For Next Generation Instructional Programs and Support, the Program Review scores were added to the overall 2014 scores. A program review is an evaluation of the instructional program in each school over the subjects of Writing; Arts and Humanities; and Practical Living/Career Studies.
They are rated on four standards: (1) Curriculum and Instruction, (2) Formative and Summative Assessment, (3) Professional Learning and (4) Administrative/ Leadership Support. Each standard is then broken into demonstrators and characteristics. These demonstrators are judged using a rubric as a scoring guide. The scores range from 0-3 which mean: 0 – Non-Existent; 1 – Needs Improvement; 2 – Proficient; 3 – Distinguished. For a total score, the four standard scores are added resulting in a single number ranging between 0-12 for each Program Review. Below 8 is Needs Improvement, 8-10.7 is Proficient and 10.8 or higher is Distinguished.
Scores on a scale of 0-12 from each program (Arts and Humanities, Practical Living/Career Studies, and Writing) are combined for the program review total points. The total points are divided by 24 (proficient (8) x 3 areas=24) and rounded to 1 digit to create the Program Review Total Score.
Based on the Overall Score and Percentile Rank, schools and districts will receive various classifications such as Distinguished, Proficient, Needs Improvement or Progressing. In addition to classifications, schools can also qualify for rewards and assistance categories including School of Distinction, Highest Performing, High Progress and Focus. The Focus designation is given to schools that have non-duplicated gap groups scoring in the bottom 10% or have an individual group of students scoring significantly low.

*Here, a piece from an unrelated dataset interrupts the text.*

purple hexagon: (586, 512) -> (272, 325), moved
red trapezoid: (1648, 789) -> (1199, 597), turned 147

Parents/guardians will receive individual reports for their children at a later. Results for schools and districts will be made available at the Kentucky Department of Education website www.education.ky.gov on Oct. 3, 2014.
In looking at the data and upon reviewing practices put in place, school and district leaders will next determine strengths of the district and create a plan of action for improvement. This plan will be the basis of the 2014-15 School and District Improvement Plans.